Circle that has been conditionally registered as a Digital Asset Service Provider with the French Financial Markets Authority in April, aims to obtain an e-money license by the deadline, a company spokesperson said.

“Circle is committed to ensuring full compliance with EU MiCA regulations. We intend to transfer the EURC to the EU and issue it by Circle France in a MiCA compliant manner,” the spokesperson said. “Furthermore, we intend to issue USDC to our EU-based clients from the same entity in compliance with MiCA and subject to regulatory approval.”

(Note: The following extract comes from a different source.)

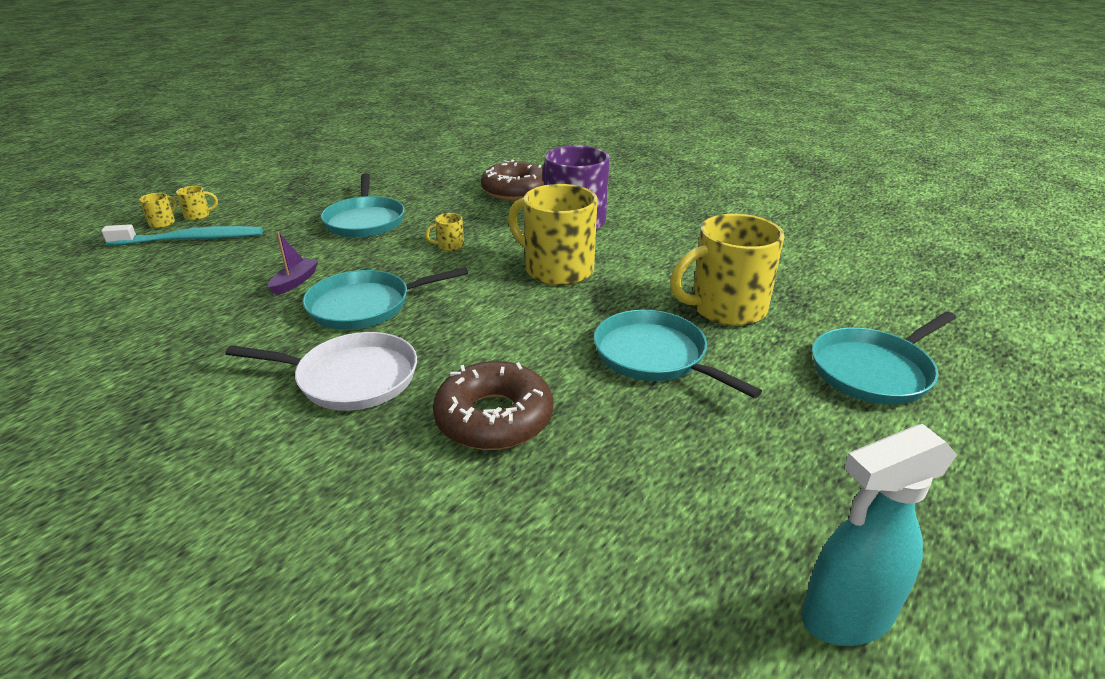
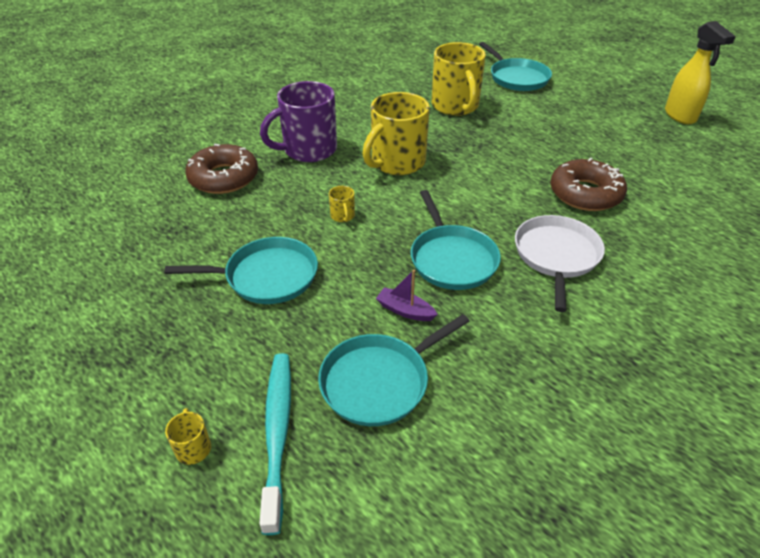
camera: 85 degrees left, 10 degrees up
(163, 223) = (206, 488): yellow mug -> none
(654, 356) = (512, 135): turquoise pan -> turquoise pan (379, 381)
(846, 617) = (680, 116): turquoise spray bottle -> yellow spray bottle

EURC is the company’s euro-backed stablecoin. Tether’s equivalent is EURT. Earlier this week cryptocurrency exchange Bitstamp has delisted Tether tokenquoting MiCA. OKX has delisted USDT in March, saying it wanted to focus on euro-denominated liquidity in the region.

“Tether has engaged extensively with its European exchange counterparties regarding requirements, including those related to the ongoing listing of USDT and other Tether tokens, and interpretation of key regulatory provisions,” said Paolo Ardoino, Tether CEO, in a statement. “While Tether is optimistic about the implementation of MiCA, it remains critical that any stablecoin regulatory policies enacted are balanced, protect consumers, and foster growth in our emerging industry.”

“The question is what happens next because there is a growing awareness that a solution is needed,” Kopitsch said of the restrictive nature of stablecoin rules.